The phrase was Pierre Trudeau’s, and it caught on. Canadians like to think of themselves as citizens of a Just Society. Certainly, they believe, things are better here than in the United States. But, Carol Goar wrote recently, we have been emulating our southern neighbours. In fact,
Since the mid-1990s, income inequality has been rising faster in Canada than the U.S. They’re still in top spot, but we’re catching up. Our Gini index, which measures income equality, rose by 9 per cent over the last decade. Theirs increased by 4.7 per cent.
And that conclusion is based on old numbers:
It is based on six-year-old statistics. But all of the indicators suggest the trend is accelerating. Since 2005, our tax system has become more regressive, our social services have shrunk, our manufacturing base has deteriorated and we’ve gone through a painful recession that hit the poor hardest.
When Trudeau retired, Canada’s tax system became more regressive:
Until 1988, we had 10 income brackets. Then the government of Brian Mulroney “flattened” the tax system, leaving three brackets. It was a welcome change for the rich whose marginal tax rate dropped from 34 per cent to 29 per cent. Everybody else got tax credits to ease the transition. Subsequent prime ministers made the system more regressive by reducing the taxation of capital gains, cutting corporate taxes, offering tax breaks to the wealthy and creating lucrative investment incentives.
And nobody is talking about it. In the last federal election, none of the parties talked about income inequality. They are not talking about it during Ontario’s election. It seems to have become a fact of life.
When politicians become courtiers for the wealthy, the poor and the middle class become peons.
Owen Gray grew up in Montreal, where he received a B. A. from Concordia University. After crossing the border and completing a Master’s degree at the University of North Carolina, he returned to Canada, married, raised a family and taught high school for 32 years. Now retired, he lives — with his wife and youngest son — on the northern shores of Lake Ontario. This post is cross posted from his blog.

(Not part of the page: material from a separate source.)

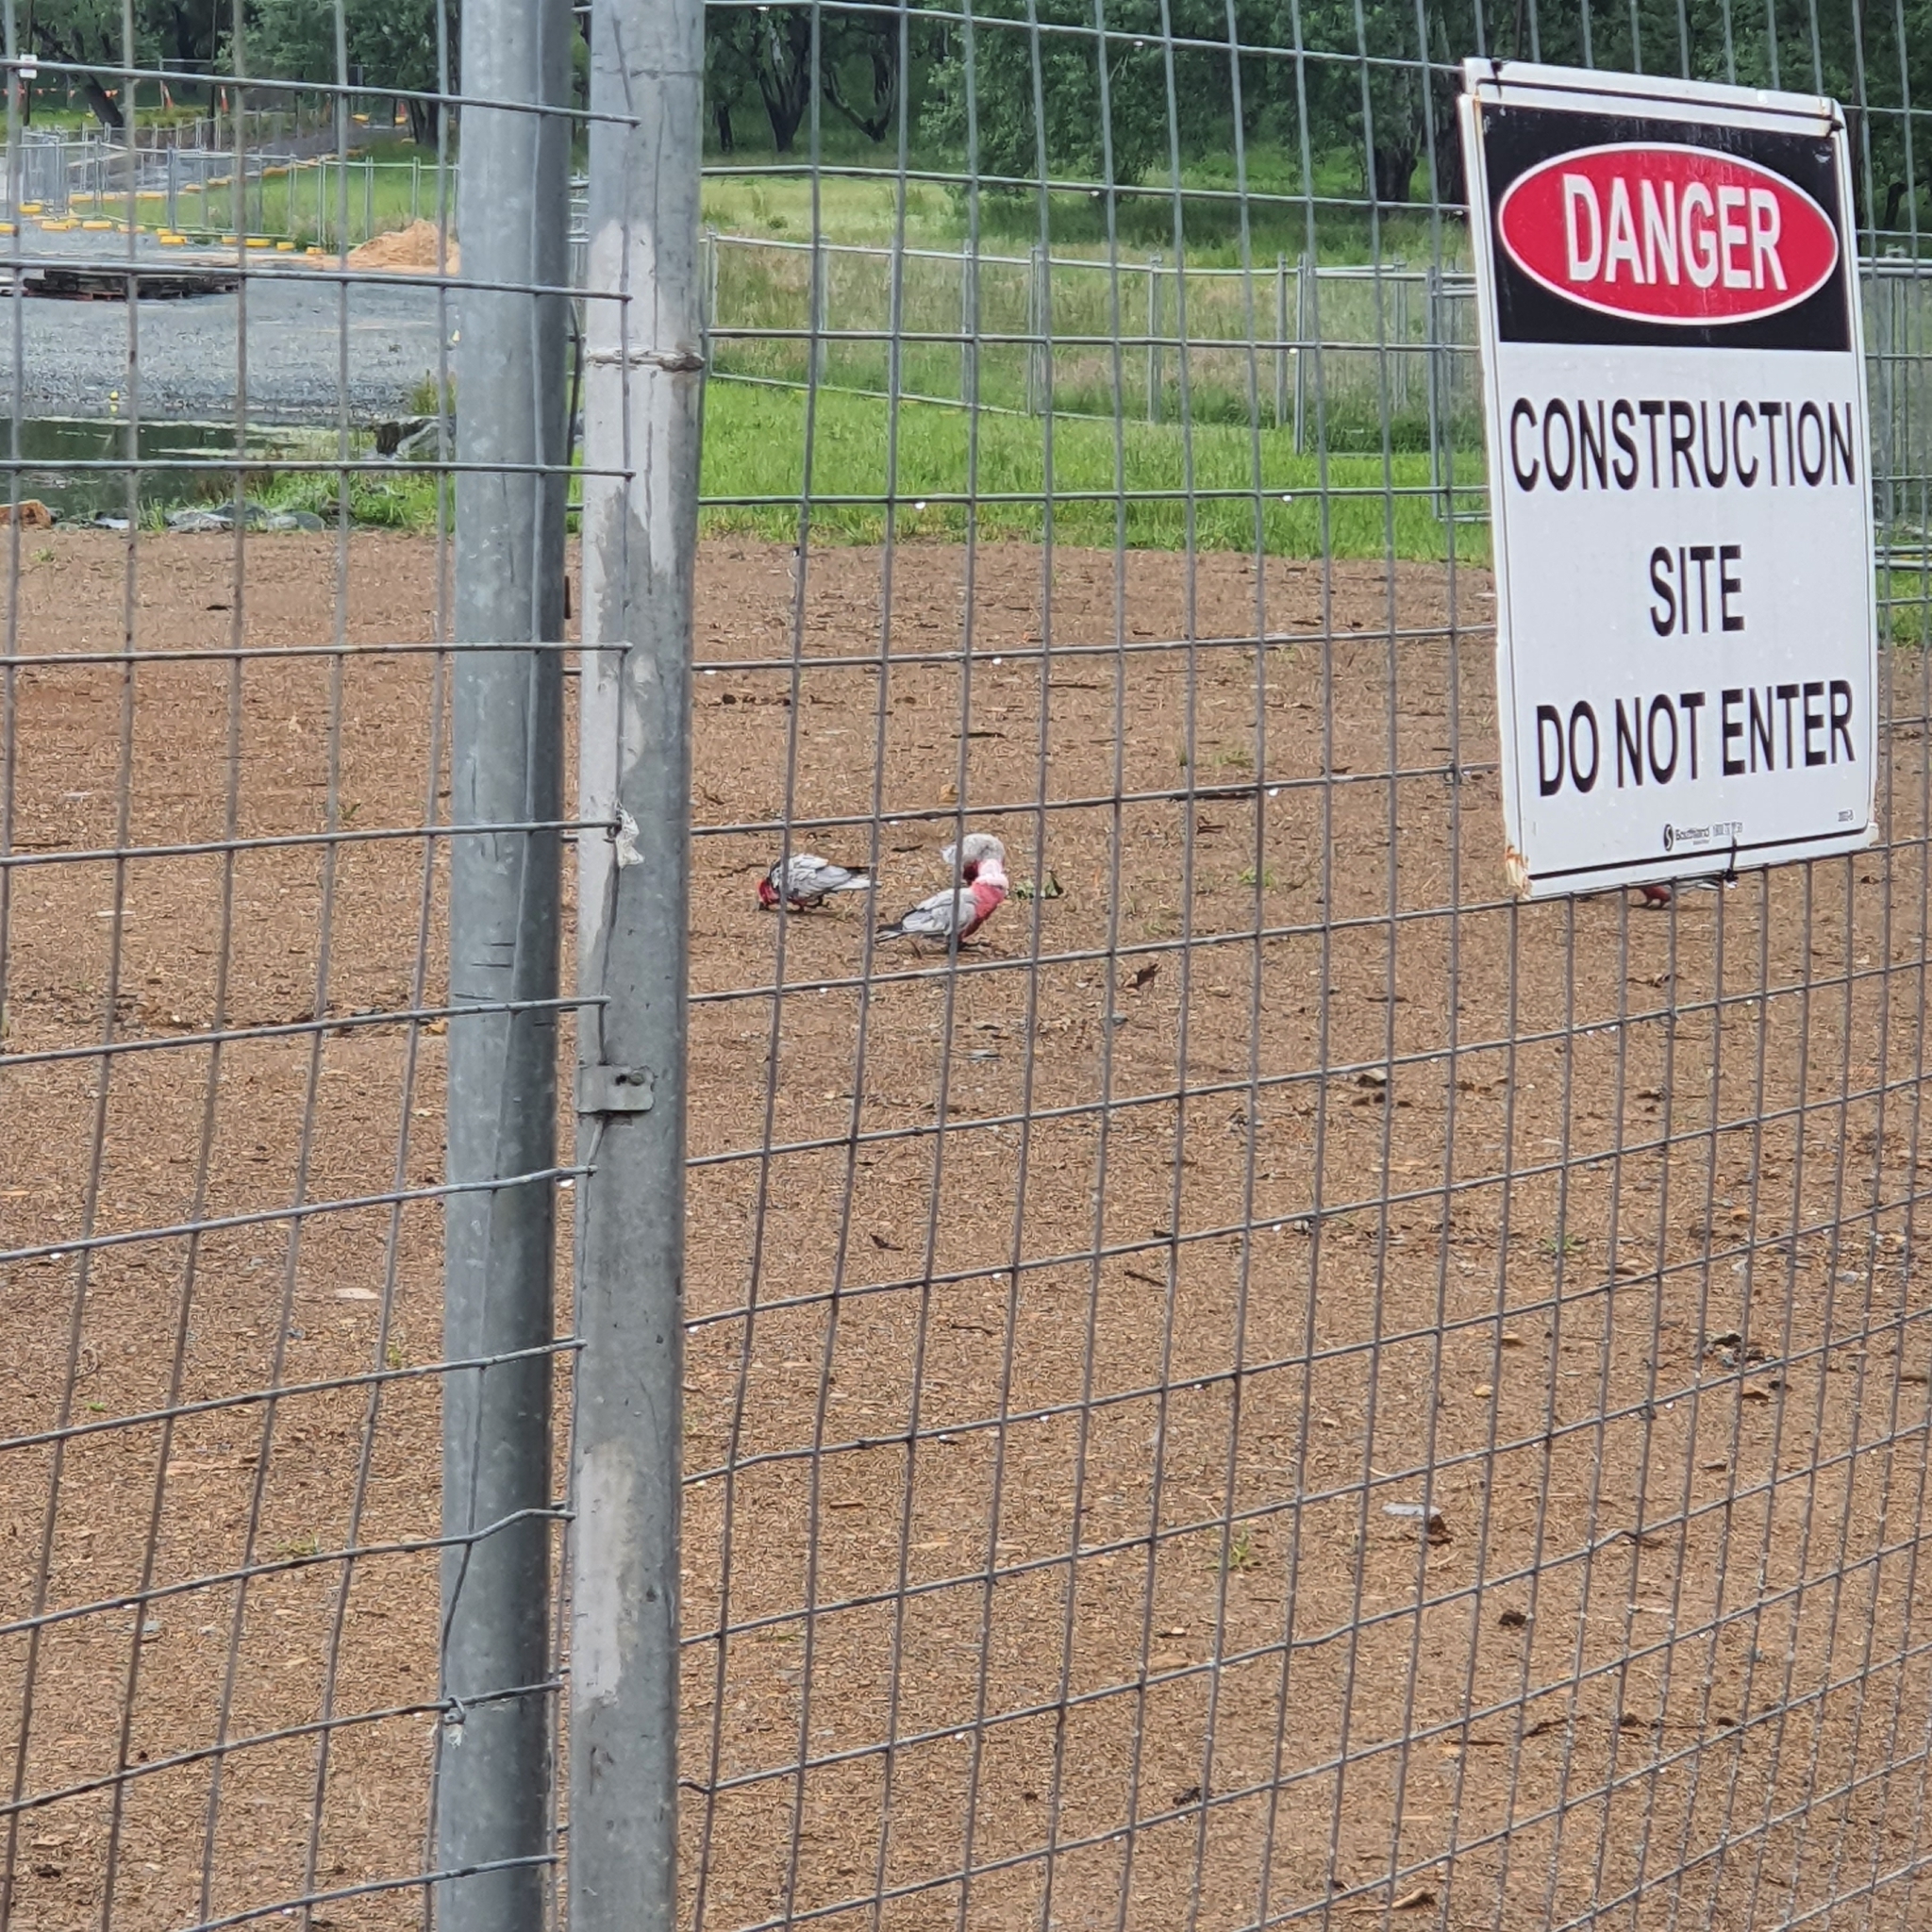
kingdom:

I guess you guys aren’t so French after all
Of course the parties aren’t talking about it — they might have to address the disparity when it comes to subsides. Liberals tend to concentrate on the tax code, but there’s a lot more fun and profit in spending and regulations.
I am not sure what exactly you mean ProfElwood. Are you saying that subsidies, spending and regulations have increased the income disparity more than making the tax code more regressive? That is an interesting idea but I can’t actually see it. Please explain it.
It seems to me that rather than making a point you are throwing out the current ‘things that are bad’ words hoping that something sticks. If that is the case I think you missed ‘entitlements’ and a reference to the UN, neither being especially relevant but on par with the ones you did pick.
If we are going to talk about other policies that contributed to the growing income disparity in the United States other than making our tax system more regressive, I think we have to talk about those policies that intentionally suppress the wages of the lower 98% of the workers. These include suppression of the unions, letting the minimum wages purchasing power slip, enacting disadvantageous trade agreements, reducing the number of workers who qualified for mandatory overtime pay, letting unemployment payments slide lower due to inflation, reducing buy American clauses of Federal contracts, making it easier for corporation’s to hide income overseas, reducing or eliminating people who qualified for welfare, etc.
How does the wealth disparity/Gini Index compare between Quebec and Anglo-Canada?
Quebec Society is less unequal
Among regions in Canada, Quebec is a leader in the fight against poverty and inequality
Thanks very much for the information. Quebec’s provincial governments have tended to be more social democratic than other provincial governments — perhaps because Quebecers see their government as the protector of their language and culture in an English North America.
As a result, Quebec has run larger deficits than its other provincial cousins, in support of such things as low cost daycare, affordable university tuition etc.
At the same time, Quebecers have always admired their American neighbours. The Quebec premier who first proposed independence — Rene Levesque — spent the Second World War as a journalist with the American army.
He was fluently bilingual.
@Merkin
Yes, I’m saying that a lot of the spending and regulations (loose interpretation of the word) also cause disparities. The creation of the Fed, for instance, allows a large amount of money to be loaned out for profit by the banks, with larger banks getting first dibs. Most agricultural subsidies go to corporate farmers who make over $250,000 per year. Government supported monopolies and liability limits don’t help the common worker. The power granted to the AMA is used to ensure an artificial shortage of doctors, which is why they make twice as much in this country as in other countries. Then there’s the ongoing bailouts . . .
Well, you get the idea. Changing the tax code isn’t going to fix any of that.